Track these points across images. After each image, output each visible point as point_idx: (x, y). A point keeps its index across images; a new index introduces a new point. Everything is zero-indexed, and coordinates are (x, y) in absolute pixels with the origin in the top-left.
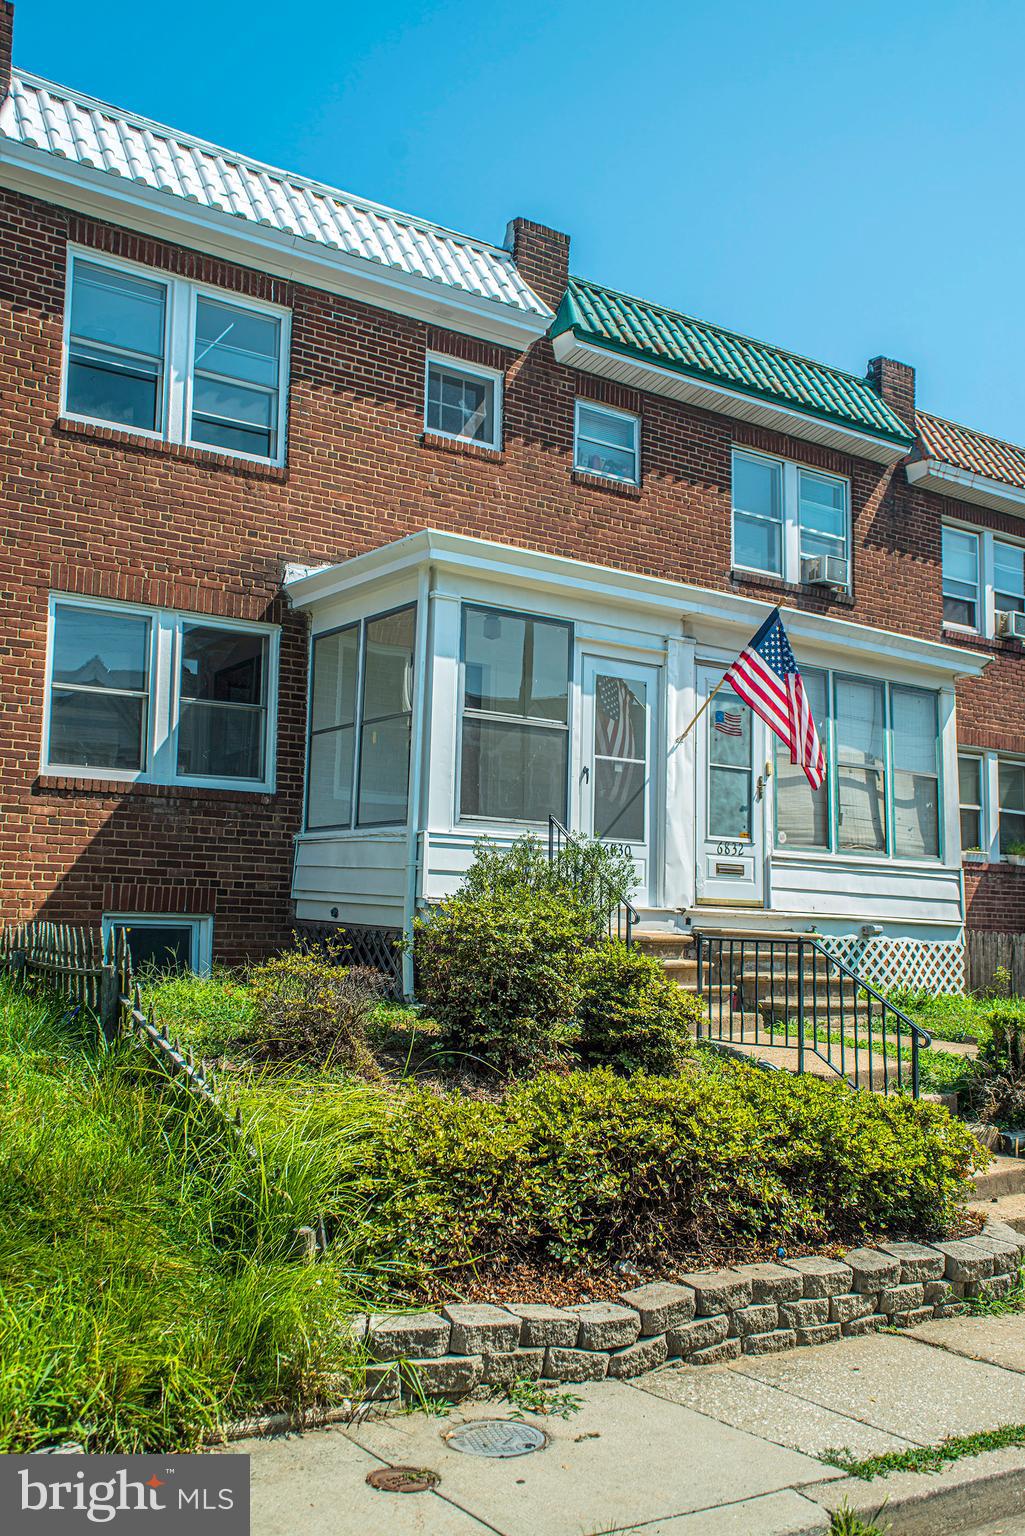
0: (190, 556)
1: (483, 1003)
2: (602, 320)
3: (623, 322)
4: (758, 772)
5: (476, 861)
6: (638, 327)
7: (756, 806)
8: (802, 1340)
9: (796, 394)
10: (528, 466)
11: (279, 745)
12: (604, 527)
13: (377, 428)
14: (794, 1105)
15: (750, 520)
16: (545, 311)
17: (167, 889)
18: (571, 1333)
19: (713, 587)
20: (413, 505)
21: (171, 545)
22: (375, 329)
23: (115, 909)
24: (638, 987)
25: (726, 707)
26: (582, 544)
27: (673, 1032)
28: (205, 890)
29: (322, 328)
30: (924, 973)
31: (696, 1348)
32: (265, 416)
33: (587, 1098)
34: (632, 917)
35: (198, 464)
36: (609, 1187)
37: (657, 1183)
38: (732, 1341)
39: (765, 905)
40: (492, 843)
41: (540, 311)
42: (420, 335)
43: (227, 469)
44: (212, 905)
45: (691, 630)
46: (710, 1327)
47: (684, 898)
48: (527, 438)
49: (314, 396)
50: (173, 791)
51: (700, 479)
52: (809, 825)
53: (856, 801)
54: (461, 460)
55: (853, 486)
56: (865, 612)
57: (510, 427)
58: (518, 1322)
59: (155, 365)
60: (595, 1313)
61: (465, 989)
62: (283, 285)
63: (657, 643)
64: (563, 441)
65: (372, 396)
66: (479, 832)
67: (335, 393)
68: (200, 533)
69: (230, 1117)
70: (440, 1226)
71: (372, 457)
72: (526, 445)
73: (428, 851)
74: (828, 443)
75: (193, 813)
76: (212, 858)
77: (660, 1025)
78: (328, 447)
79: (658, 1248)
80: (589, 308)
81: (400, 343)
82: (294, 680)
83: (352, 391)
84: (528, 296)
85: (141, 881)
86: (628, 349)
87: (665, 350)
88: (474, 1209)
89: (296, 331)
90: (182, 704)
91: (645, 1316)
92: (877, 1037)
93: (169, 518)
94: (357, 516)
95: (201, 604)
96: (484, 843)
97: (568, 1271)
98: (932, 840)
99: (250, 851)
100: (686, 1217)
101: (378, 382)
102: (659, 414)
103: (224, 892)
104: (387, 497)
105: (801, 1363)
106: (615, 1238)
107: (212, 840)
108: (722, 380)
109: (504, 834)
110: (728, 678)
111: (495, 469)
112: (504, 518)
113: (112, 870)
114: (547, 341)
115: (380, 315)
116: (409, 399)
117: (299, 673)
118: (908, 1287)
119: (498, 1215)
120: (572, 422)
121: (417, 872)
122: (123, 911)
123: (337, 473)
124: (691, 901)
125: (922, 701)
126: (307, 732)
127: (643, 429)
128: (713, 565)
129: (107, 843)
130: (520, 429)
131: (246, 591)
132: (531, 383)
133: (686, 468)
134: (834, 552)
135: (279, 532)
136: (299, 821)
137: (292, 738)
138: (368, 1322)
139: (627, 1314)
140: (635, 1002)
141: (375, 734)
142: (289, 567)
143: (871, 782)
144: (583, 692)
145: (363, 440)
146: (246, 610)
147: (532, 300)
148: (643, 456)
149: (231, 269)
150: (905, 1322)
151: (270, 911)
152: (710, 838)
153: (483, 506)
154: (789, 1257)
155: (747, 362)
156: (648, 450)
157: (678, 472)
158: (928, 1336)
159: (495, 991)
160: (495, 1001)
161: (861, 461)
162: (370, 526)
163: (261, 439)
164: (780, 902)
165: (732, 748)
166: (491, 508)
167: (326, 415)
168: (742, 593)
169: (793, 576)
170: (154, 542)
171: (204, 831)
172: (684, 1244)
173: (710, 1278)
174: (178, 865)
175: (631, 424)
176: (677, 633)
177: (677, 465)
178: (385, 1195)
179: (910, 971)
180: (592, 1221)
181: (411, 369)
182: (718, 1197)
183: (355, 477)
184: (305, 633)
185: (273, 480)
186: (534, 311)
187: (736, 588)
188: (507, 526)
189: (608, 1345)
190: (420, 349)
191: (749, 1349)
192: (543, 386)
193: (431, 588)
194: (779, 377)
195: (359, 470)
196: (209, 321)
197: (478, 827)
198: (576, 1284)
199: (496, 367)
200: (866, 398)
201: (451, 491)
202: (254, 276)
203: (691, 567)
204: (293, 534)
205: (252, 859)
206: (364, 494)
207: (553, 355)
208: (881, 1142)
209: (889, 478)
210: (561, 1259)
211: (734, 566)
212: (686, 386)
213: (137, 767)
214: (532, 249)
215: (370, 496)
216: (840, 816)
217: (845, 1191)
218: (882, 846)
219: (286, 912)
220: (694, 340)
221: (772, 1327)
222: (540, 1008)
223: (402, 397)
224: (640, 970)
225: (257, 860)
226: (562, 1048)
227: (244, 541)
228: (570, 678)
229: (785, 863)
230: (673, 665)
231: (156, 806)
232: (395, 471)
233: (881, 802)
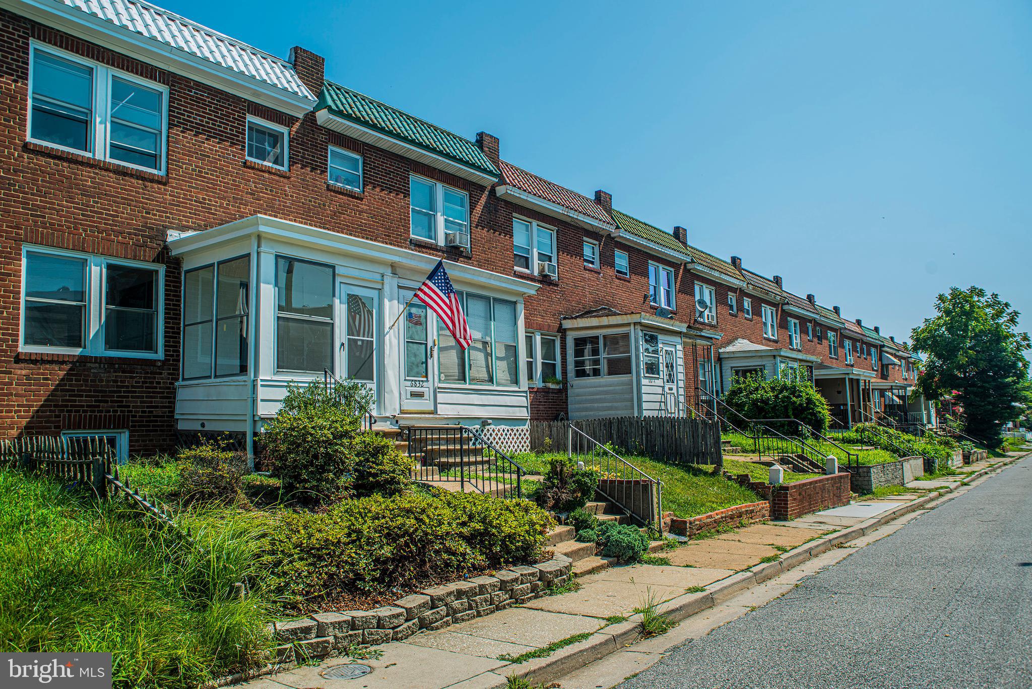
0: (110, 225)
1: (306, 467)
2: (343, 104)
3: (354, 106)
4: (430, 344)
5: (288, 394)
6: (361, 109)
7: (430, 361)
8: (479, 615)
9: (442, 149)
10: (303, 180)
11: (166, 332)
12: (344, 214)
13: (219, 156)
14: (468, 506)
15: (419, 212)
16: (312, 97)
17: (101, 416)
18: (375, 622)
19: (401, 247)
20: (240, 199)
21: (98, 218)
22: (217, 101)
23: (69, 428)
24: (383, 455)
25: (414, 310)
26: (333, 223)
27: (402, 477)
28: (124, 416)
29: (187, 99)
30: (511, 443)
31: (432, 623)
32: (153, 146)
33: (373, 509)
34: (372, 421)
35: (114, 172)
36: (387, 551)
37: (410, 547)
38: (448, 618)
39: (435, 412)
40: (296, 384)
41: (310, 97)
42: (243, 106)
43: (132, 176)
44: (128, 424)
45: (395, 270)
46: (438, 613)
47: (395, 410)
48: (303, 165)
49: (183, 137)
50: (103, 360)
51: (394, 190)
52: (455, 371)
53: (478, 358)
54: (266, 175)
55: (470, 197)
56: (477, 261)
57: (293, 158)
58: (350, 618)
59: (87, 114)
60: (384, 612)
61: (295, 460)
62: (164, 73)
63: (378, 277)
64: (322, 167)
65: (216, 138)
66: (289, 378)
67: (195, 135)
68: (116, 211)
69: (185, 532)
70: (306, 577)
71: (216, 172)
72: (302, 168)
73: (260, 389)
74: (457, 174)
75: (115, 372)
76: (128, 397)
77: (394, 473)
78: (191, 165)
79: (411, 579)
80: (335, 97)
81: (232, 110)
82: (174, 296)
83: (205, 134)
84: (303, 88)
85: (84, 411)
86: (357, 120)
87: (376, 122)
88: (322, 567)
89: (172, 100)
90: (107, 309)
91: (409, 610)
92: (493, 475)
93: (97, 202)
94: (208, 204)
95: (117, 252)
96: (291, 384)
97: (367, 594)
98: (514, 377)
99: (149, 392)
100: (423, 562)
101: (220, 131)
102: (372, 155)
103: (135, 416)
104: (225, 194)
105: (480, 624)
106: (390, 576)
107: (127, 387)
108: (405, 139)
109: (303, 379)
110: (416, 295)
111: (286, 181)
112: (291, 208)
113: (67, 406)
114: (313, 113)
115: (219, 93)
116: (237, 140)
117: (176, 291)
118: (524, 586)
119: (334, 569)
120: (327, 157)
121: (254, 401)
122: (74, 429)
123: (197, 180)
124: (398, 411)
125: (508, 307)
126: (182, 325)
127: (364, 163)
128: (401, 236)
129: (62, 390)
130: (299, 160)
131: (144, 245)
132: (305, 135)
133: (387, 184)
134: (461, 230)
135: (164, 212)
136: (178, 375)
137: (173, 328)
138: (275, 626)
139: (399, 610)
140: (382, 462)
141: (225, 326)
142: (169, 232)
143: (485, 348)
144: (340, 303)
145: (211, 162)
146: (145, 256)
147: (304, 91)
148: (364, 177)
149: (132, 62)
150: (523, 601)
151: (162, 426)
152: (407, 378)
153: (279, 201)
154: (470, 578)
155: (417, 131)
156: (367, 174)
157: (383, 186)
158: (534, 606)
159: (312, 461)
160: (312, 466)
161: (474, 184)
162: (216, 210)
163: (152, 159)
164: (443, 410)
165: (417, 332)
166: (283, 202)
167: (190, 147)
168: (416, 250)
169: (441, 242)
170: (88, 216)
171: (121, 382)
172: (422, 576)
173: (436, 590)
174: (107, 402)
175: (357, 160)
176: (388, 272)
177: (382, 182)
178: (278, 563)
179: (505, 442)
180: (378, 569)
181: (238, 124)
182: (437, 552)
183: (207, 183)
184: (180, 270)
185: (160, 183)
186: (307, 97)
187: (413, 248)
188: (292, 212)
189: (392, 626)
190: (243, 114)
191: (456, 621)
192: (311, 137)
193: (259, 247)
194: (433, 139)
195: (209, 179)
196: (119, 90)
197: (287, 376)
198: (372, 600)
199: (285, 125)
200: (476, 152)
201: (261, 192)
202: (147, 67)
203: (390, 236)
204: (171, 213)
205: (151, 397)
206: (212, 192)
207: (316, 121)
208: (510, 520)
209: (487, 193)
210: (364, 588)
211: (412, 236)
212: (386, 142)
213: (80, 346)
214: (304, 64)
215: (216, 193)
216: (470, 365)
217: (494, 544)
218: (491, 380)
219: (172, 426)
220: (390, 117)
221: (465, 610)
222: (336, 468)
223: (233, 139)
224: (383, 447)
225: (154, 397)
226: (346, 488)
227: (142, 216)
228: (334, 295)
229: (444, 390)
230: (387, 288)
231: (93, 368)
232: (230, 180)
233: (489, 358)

========

▶ TO DO
Please copy the lines above word for word, from the very first one through the line containing "11: (279, 745)", including both. Leave the pictures out of your copy.

▶ EXERCISE OUTPUT
Track these points across images. After each image, output each visible point as point_idx: (x, y). A point keeps its index across images; a new index introduces a new point. Everything is zero-indexed, and coordinates are (x, y) in absolute pixels with the origin in the top-left.
0: (190, 556)
1: (483, 1003)
2: (602, 320)
3: (623, 322)
4: (758, 772)
5: (476, 861)
6: (638, 327)
7: (756, 806)
8: (802, 1340)
9: (796, 394)
10: (528, 466)
11: (279, 745)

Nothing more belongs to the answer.